Man, remember those days?
Oh no — apparently someone left the gate open, and foil covers and hologram covers have bred to produced something far more sinister: Foilogram covers.
“This is Marvel doing the nineties right,” explained David Gabriel, Marvel Comics Senior Vice President of Sales & Circulation. “We’re taking two of the most popular cover treatments of all time–foil and holograms–to create an all new kind of cover, as a ‘thank-you’ to fans who’ve been demanding this kind of variant! Retailers and fans don’t need to worry. We’re only doing this on a limited basis. You won’t see one on Ms Marvel #46 or Lockjaw and the Pet Avengers #4. We’re using them to mark very special occasions…such as the launch of Ultimate Comics line.”"
No. No. No. No. No. No. No. No.
Okay guys, this is September. Time to get serious. The summer blockbusters are either put to rest or coming to an end, and we have 11 different #1 issues to sort through, not to mention the other 11 #2 issues that are kicking it into high gear from last month. And what about the eight issues we know NOTHING about?? Pencils down, kids. The Marvel U just got real.
Or kind of ridiculous in regards to the ongoing narrative. But don’t be afraid, not everything is all new and different. Let’s take a gander at the September solicitations for the House of Ideas and see what we can look forward to hearing about when we’re darn good and ready.

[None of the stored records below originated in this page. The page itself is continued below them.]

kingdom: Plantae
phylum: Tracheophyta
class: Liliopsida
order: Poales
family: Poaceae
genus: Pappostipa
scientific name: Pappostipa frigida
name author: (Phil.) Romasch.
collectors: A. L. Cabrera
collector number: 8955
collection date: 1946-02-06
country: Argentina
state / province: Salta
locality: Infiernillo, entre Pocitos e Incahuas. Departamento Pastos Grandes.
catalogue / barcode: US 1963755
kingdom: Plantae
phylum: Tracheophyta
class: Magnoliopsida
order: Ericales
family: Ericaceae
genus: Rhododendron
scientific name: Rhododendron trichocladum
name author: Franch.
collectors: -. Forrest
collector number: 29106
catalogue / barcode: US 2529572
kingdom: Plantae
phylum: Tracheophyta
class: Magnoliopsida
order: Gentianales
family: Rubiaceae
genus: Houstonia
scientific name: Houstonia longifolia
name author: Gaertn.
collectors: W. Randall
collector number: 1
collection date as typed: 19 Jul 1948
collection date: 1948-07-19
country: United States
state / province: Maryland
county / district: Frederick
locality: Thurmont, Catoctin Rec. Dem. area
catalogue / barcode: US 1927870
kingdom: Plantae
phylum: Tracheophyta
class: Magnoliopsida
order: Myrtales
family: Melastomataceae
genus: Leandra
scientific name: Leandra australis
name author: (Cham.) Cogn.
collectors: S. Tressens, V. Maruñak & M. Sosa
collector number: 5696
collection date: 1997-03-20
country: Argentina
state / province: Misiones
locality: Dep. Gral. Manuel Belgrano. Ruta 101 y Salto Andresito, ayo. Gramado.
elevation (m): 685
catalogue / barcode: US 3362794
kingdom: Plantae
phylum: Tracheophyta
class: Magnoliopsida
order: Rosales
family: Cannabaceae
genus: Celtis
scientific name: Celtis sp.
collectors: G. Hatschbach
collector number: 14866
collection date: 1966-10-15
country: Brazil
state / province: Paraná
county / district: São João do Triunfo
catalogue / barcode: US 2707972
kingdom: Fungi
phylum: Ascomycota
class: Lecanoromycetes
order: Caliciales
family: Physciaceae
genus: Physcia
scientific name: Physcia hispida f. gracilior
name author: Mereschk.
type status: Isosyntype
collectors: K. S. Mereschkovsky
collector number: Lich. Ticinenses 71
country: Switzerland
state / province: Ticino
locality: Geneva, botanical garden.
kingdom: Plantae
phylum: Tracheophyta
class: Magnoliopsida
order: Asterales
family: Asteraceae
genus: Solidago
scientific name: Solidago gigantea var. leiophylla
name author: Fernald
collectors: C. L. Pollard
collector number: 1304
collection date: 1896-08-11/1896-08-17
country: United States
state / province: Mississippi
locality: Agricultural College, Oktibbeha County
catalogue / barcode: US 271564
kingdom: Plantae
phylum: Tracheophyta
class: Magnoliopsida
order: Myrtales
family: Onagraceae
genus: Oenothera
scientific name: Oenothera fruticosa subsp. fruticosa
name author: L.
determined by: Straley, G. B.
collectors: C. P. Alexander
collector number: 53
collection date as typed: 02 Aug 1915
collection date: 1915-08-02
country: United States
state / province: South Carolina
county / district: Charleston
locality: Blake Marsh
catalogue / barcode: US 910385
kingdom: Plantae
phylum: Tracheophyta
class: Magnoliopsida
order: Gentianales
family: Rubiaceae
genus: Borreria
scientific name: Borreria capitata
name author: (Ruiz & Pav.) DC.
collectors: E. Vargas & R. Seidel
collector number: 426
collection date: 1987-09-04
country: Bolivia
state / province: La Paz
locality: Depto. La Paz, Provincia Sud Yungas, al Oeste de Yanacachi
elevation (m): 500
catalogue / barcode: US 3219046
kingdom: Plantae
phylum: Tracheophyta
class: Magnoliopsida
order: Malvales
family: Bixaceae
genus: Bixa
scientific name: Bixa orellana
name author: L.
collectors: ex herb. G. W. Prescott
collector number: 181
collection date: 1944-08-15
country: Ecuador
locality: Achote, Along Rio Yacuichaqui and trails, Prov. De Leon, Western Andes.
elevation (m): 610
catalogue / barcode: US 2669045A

Okay, no joke, there are indeed 11 #1 issues coming out, from the benign Thor and Punisher Annuals (I actually find myself missing when they used to number annuals by the year they came out) to the long-awaited Spider-Woman #1 and Wolverine: Old Man Logan Giant-Size #1. There’s even the ridiculous, but I’ll get to that later. Point is, this is just as much a month for starts of things to come as August, which tips the scales at 14 #1 issues. Marvel may tout their 600th Captain America, Spider-Man or Incredible Hulk, but let’s face it: #1 on a cover gives the book that delectable little collector’s spice.